Typically, electrical circuits consist of a variety of components, for example, resistors, capacitors, inductors, diodes and transistors. In designing an electrical circuit, the circuit is expected to satisfy certain user-specified requirements. The creation of a complex circuit may involve creation of a topology, component sizing and placement, and also routing of wires that interconnect the circuit's components.
By ‘topology’ is generally meant the number and type of components (e.g., resistors, transistors, diodes). Topology of a circuit may include a list that may include information about connection that exists, in the schematic sense, between any two particular leads of components. By ‘sizing’ is meant assigning values to the circuit's components. By ‘placement’ is meant assignment of each of the circuit's components to a particular physical location on, e.g., a printed circuit board or a silicon wafer. By ‘routing’ is meant assignment of a particular physical location to the interconnection of wires between the leads of the circuit's components.
The exact physical location of each component and wire may affect the overall behavior of all circuits to some extent because electrical components and wires may have interactions with one another based on their physical location. These interactions, generally called parasitic effects, are generally small and may not be important to the performance of ‘simple’ circuits operating at relatively low frequencies. In such cases, parasitic effects may simply be factored out. By ‘parasitic effect’ is meant undesired effect that may be caused by capacitance, resistance, and sometimes inductance, which are introduced by interconnecting wires.
However, parasitic effects may detrimentally affect the performance of a more complex circuit or a circuit operating at relatively high frequencies, for example, at radio frequencies (“RF”). Under such circumstances, it may be impossible to design a practical circuit without factoring in parasitic effects.
Interconnection wirings may affect different circuits in different ways. For example, synchronization is essential for the proper functionality of many digital circuits. However, ‘bad’ wiring routing may ‘force’ the circuit out of synchronization, for example it may undesirably affect the propagation time of an electrical signal between circuit's devices along a certain signal path.
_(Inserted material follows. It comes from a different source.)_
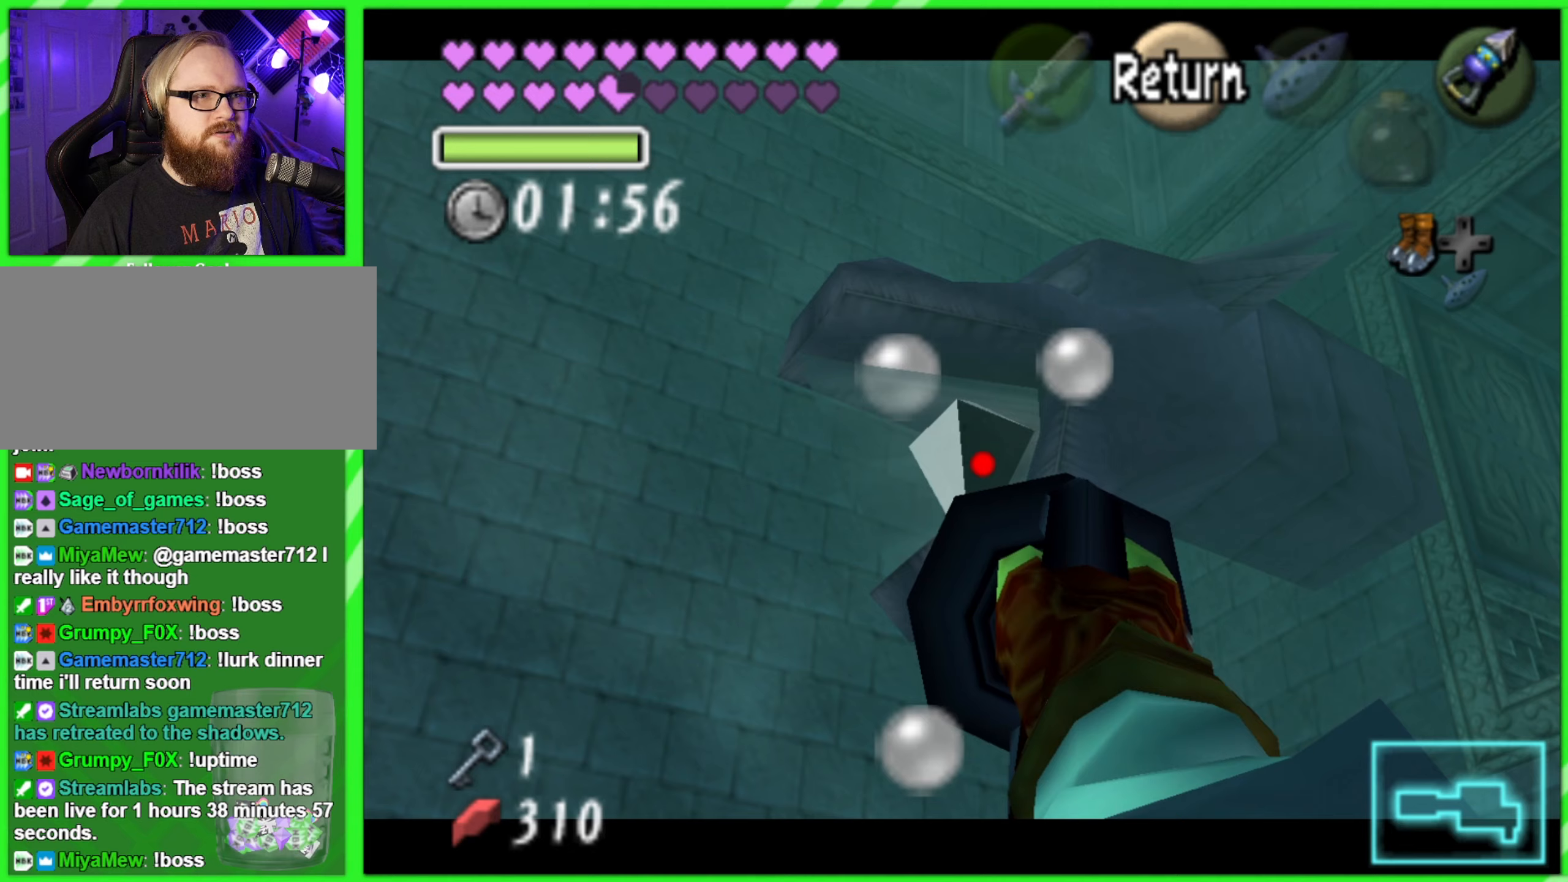
{"buttons": [], "left_stick": "center", "events": []}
With the ongoing miniaturization of semiconductor devices and integrated circuits into the nanometer domain in past years, the problem of parasitic effects becomes more and more important in circuit design. This is due to the fact that at smaller scales, previously unimportant parasitic effects are now magnified. Therefore, when designing microelectronic circuit, a microelectronics engineer has an additional task, which is to find ways to minimize and overcome these effects while always delivering smaller and faster circuits.
In order to minimize and properly handle parasitic effects, they have to be evaluated first. This is done by use of wire model objects, which are sometimes referred to in the field as ‘delay models’. Wire model objects are useful for timing analysis, which is required to evaluate the functionality of the designed circuit at high operating frequencies in the schematic level. However, traditional time-wise simulation applications are incapable of automatically generating a full-modeled circuit's schema in which essentially every wire and “via” connection is replaced with a corresponding wire model object (“WMO”) and the WMOs are seamlessly ‘fitted’ into the schematic design of the full custom circuit.
Therefore, a need exist for a method for embedding wire model objects into schematic design of full custom circuits, for allowing comprehensive timing analysis in respect thereof.